Exercise requirements: Search the records for the string "uppercase". Copy each line where it occurs.

*** Begin section ***

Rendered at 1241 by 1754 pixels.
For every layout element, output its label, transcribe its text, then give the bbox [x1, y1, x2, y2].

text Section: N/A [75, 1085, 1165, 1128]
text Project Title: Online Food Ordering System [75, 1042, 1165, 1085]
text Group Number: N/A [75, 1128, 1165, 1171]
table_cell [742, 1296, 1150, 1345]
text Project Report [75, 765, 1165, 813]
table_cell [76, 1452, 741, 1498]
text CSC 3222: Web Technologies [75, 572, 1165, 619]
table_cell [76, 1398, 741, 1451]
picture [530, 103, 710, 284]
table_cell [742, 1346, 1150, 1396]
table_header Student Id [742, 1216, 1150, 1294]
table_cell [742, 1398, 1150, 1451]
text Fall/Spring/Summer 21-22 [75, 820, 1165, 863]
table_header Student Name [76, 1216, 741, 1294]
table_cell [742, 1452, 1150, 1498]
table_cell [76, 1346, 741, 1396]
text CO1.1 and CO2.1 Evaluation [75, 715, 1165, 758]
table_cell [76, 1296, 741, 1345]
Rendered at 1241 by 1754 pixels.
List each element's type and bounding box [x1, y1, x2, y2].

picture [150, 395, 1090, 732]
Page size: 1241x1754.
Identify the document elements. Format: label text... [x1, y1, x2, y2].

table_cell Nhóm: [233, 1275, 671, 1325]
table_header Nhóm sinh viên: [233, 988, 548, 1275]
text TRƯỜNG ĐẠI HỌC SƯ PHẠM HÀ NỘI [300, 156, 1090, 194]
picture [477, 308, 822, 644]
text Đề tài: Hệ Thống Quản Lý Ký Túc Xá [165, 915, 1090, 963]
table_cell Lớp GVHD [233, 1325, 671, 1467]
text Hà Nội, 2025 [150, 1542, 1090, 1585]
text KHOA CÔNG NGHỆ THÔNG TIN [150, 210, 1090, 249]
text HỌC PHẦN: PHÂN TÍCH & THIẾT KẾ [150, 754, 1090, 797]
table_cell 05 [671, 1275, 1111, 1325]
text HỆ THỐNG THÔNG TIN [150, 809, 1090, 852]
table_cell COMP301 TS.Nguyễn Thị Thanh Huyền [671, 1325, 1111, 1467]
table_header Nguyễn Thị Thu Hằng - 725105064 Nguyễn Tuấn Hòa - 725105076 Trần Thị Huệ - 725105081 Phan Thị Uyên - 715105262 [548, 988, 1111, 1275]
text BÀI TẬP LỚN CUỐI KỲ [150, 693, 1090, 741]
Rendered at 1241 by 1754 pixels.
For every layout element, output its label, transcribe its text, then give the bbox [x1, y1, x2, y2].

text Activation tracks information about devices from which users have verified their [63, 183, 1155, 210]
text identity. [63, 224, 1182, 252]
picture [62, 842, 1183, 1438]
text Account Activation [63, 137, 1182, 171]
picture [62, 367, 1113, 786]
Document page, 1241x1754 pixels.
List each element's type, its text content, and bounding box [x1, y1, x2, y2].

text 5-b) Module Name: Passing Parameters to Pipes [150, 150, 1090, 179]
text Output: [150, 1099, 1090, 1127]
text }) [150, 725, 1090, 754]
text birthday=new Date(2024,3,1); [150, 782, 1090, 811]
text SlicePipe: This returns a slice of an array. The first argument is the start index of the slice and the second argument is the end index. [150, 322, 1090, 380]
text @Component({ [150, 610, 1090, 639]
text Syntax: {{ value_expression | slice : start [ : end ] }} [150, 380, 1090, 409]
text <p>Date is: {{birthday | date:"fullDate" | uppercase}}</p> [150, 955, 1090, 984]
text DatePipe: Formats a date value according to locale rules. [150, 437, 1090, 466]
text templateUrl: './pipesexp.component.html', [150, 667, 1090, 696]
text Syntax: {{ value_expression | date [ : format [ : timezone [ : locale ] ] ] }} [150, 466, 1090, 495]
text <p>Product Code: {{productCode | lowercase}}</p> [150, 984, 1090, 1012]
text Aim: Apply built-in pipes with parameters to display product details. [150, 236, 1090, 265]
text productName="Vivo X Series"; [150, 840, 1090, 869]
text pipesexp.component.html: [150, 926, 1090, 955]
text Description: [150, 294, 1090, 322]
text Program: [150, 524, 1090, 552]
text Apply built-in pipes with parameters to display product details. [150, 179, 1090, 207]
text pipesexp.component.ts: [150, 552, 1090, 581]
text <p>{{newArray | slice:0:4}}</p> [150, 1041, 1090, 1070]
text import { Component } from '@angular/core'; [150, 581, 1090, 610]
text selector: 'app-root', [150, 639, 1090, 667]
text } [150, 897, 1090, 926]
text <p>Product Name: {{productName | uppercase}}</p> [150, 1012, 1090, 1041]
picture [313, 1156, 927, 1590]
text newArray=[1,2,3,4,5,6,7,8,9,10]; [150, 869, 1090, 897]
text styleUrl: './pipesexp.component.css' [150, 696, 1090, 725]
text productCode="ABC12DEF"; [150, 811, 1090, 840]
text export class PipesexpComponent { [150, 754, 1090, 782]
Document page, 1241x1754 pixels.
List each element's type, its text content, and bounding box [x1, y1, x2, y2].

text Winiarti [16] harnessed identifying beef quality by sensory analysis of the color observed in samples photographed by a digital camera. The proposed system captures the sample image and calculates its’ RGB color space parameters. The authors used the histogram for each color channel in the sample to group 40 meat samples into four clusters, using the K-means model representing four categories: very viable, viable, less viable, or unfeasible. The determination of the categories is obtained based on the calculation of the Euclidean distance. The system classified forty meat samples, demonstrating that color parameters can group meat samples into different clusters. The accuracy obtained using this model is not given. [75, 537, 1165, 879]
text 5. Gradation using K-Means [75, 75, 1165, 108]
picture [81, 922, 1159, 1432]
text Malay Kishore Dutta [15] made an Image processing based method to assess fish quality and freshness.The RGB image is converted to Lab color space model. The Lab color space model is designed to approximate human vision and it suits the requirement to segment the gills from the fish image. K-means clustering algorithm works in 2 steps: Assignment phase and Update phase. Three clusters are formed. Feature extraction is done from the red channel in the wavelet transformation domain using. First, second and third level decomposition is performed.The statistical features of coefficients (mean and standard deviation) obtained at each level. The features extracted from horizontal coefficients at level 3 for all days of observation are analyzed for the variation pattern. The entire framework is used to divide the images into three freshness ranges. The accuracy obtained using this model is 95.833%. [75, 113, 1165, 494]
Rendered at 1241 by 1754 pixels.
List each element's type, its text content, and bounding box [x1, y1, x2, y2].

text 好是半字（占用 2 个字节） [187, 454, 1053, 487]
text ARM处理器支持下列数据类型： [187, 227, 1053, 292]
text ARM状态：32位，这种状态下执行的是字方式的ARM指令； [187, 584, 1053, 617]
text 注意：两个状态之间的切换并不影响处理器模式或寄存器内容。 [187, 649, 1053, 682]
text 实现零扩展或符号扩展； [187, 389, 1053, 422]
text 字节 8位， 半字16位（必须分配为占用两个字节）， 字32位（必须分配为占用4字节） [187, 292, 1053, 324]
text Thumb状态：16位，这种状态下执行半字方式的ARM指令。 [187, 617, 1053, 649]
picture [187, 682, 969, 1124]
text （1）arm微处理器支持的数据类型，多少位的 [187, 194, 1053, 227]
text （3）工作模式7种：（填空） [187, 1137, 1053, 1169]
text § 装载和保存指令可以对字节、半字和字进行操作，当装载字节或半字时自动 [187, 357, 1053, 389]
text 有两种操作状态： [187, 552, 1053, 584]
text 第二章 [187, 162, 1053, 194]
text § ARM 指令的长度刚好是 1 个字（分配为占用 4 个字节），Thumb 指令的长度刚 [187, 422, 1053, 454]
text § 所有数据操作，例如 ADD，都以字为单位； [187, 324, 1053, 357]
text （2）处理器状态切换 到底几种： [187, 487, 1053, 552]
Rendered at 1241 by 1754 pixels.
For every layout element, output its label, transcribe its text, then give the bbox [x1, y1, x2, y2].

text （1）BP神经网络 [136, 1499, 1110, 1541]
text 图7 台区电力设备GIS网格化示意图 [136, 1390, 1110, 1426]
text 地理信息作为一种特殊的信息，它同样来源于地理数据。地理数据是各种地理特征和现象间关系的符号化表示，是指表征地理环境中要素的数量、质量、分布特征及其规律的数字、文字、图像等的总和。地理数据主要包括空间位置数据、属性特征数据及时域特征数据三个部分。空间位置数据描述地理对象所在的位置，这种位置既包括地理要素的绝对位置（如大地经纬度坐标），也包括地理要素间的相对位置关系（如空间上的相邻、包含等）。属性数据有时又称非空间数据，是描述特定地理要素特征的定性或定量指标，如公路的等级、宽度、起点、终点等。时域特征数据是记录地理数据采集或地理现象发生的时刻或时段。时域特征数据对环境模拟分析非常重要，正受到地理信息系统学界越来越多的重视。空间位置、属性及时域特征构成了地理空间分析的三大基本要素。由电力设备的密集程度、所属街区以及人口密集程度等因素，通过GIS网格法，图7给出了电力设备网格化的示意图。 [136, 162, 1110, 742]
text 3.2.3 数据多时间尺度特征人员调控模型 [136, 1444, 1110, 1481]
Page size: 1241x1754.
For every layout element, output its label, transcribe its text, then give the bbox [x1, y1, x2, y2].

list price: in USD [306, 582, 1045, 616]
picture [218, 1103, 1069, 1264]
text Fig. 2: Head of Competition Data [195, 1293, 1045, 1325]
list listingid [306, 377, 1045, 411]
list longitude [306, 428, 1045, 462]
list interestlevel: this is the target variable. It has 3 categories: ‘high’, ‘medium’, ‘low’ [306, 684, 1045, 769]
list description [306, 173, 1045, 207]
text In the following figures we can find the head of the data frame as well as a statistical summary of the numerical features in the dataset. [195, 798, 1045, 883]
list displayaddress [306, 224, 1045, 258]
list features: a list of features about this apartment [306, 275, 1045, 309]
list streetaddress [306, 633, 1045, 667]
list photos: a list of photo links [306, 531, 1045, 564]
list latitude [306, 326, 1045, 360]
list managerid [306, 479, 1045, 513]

*** End section ***

Answer for the task:
text <p>Date is: {{birthday | date:"fullDate" | uppercase}}</p> [150, 955, 1090, 984]
text <p>Product Name: {{productName | uppercase}}</p> [150, 1012, 1090, 1041]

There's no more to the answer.